## [What to do]
Find the lines below that contain the string "корд". Copy each one.

=======

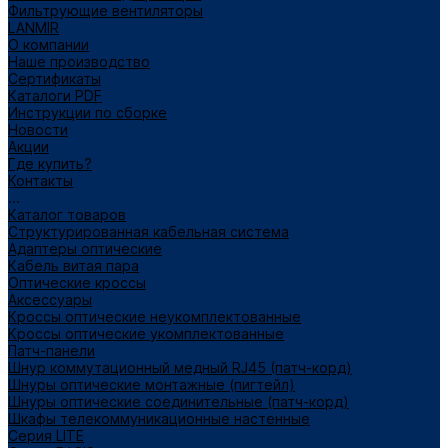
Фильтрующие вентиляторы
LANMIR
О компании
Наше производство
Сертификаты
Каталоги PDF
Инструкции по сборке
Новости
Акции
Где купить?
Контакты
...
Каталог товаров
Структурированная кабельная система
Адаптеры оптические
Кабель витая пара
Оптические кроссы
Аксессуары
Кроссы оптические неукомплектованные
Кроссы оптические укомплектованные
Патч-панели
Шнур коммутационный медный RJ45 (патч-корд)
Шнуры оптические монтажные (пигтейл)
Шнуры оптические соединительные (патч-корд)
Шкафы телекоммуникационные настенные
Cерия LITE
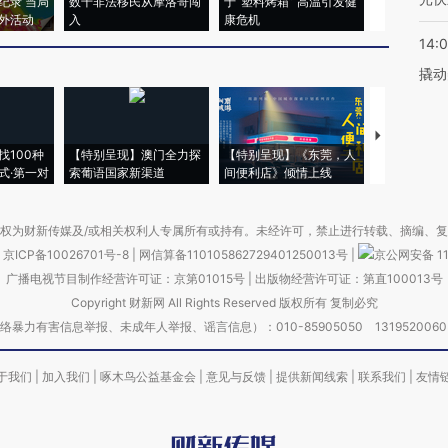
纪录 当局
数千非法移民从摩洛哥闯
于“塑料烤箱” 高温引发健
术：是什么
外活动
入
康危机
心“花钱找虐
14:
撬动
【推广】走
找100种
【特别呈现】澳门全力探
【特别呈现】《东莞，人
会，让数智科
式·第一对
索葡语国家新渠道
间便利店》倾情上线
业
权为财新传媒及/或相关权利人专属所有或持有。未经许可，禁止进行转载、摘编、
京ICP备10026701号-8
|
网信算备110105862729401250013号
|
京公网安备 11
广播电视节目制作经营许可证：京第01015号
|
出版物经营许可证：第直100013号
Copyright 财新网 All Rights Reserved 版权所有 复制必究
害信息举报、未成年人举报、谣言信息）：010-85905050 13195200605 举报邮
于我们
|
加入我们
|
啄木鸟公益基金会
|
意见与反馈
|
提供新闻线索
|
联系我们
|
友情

=======

## [Task result]
Шнур коммутационный медный RJ45 (патч-корд)
Шнуры оптические соединительные (патч-корд)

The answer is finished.